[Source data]
::::::::

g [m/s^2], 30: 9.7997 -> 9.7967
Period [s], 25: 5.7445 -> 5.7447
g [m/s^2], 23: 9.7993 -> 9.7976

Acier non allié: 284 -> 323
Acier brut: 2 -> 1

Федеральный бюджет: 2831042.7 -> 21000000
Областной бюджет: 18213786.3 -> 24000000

::::::::

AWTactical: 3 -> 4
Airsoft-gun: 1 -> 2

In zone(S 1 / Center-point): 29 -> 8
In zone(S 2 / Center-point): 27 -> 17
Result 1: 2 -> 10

::::::::

→ **What needs to be done**
Please report only the number of lines above that include "Acier".

→ **Completed task**
2